Spirituality Café

Back to school

On this doorstep I stand
year after year
and watch you leaving

and think: may you not
skin your knees. May you
not catch your fingers
in car doors. May
your hearts not break.

May tide and weather
wait for your coming

and may you grow strong
to break
all webs of my weaving.

(Evangeline Paterson, cited in When In Doubt, Sing by Jane Redmont, Harper Collins)

Fading shadow
The late Cistercian Abbot M. Basil Pennington wrote this reflection on Psalm 102 shortly before his death: “I have trod on this earth three score and 10 [years] plus a few . . . I do not know the day or the hour, but I have full confidence that the Lord will complete the work that God wants to do in and through my life, and then take me home.

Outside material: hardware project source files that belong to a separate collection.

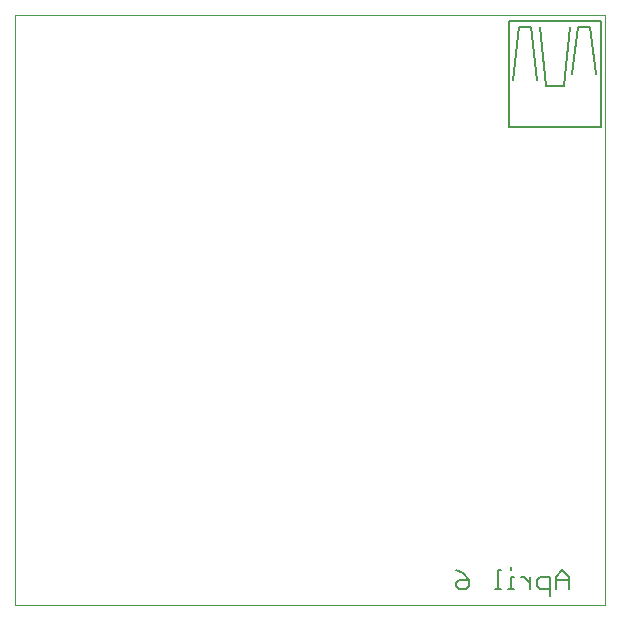
<source format=gbo>
G75*
%MOIN*%
%OFA0B0*%
%FSLAX25Y25*%
%IPPOS*%
%LPD*%
%AMOC8*
5,1,8,0,0,1.08239X$1,22.5*
%
%ADD10C,0.00000*%
%ADD11C,0.00600*%
%ADD12C,0.00500*%
D10*
X0001800Y0001800D02*
X0001800Y0198650D01*
X0198650Y0198650D01*
X0198650Y0001800D01*
X0001800Y0001800D01*
D11*
X0148928Y0008168D02*
X0148928Y0009235D01*
X0149996Y0010303D01*
X0153198Y0010303D01*
X0153198Y0008168D01*
X0152131Y0007100D01*
X0149996Y0007100D01*
X0148928Y0008168D01*
X0151063Y0012438D02*
X0148928Y0013505D01*
X0151063Y0012438D02*
X0153198Y0010303D01*
X0161806Y0007100D02*
X0163941Y0007100D01*
X0162873Y0007100D02*
X0162873Y0013505D01*
X0163941Y0013505D01*
X0167170Y0013505D02*
X0167170Y0014573D01*
X0167170Y0011370D02*
X0167170Y0007100D01*
X0166103Y0007100D02*
X0168238Y0007100D01*
X0168238Y0011370D02*
X0167170Y0011370D01*
X0170406Y0011370D02*
X0171474Y0011370D01*
X0173609Y0009235D01*
X0173609Y0007100D02*
X0173609Y0011370D01*
X0175784Y0010303D02*
X0175784Y0008168D01*
X0176852Y0007100D01*
X0180055Y0007100D01*
X0180055Y0004965D02*
X0180055Y0011370D01*
X0176852Y0011370D01*
X0175784Y0010303D01*
X0182230Y0010303D02*
X0186500Y0010303D01*
X0186500Y0011370D02*
X0184365Y0013505D01*
X0182230Y0011370D01*
X0182230Y0007100D01*
X0186500Y0007100D02*
X0186500Y0011370D01*
D12*
X0197154Y0161131D02*
X0166446Y0161131D01*
X0166446Y0196564D01*
X0197154Y0196564D01*
X0197154Y0161131D01*
X0184753Y0174910D02*
X0178847Y0174910D01*
X0176879Y0194595D01*
X0173926Y0194595D02*
X0175894Y0176879D01*
X0168020Y0176879D02*
X0169989Y0194595D01*
X0173926Y0194595D01*
X0186721Y0194595D02*
X0184753Y0174910D01*
X0187706Y0178847D02*
X0189674Y0194595D01*
X0193611Y0194595D01*
X0195580Y0178847D01*
M02*

</source>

“I am withering like grass. I seek to sanctify my diminishment. Sometimes it is a struggle. I seem to have to give more and more time and attention to the care of this aging body: trips to the doctors and specialists and the hospitals and labs; medications, therapies, and exercise programs . . . But I move toward the great light. If anything shadows my life, it is the light of what truly is and will be. . . .

“My days are numbered. I shall soon pass to join my fathers and mothers. Even the heavens and the earth will pass away. God’s handiwork through the ages will perish, but the Lord will remain the same. God’s years will never end. There’ll be a new heaven and a new earth. And we shall all live on in the joy of the Lord forever.” (Psalms: A Spiritual Commentary, Skylight Paths)

As the bomb exploded, we saw the entire city disappear. I wrote in my log, ‘My God, what have we done?’ ”—Robert Lewis, commander of the Enola Gay, which dropped the atomic bomb on Hiroshima on Aug. 6, 1945



In practice
David L. Goetz draws on spiritual practices from the monastery to help prevent Death by Suburb, the title of his book on “How To Keep the Suburbs from Killing Your Soul” (HarperSanFrancisco). For example, to combat covetousness, refrain from things that feed your ego and spend time with people who are different from you.

To those who spend more on a venti-decaf-hazelnut latté than much of the world makes in a day, he advises: “Forget trying to live a safe, gated life. Religion isn’t about your piety, it’s about loving your neighbor (not his house).”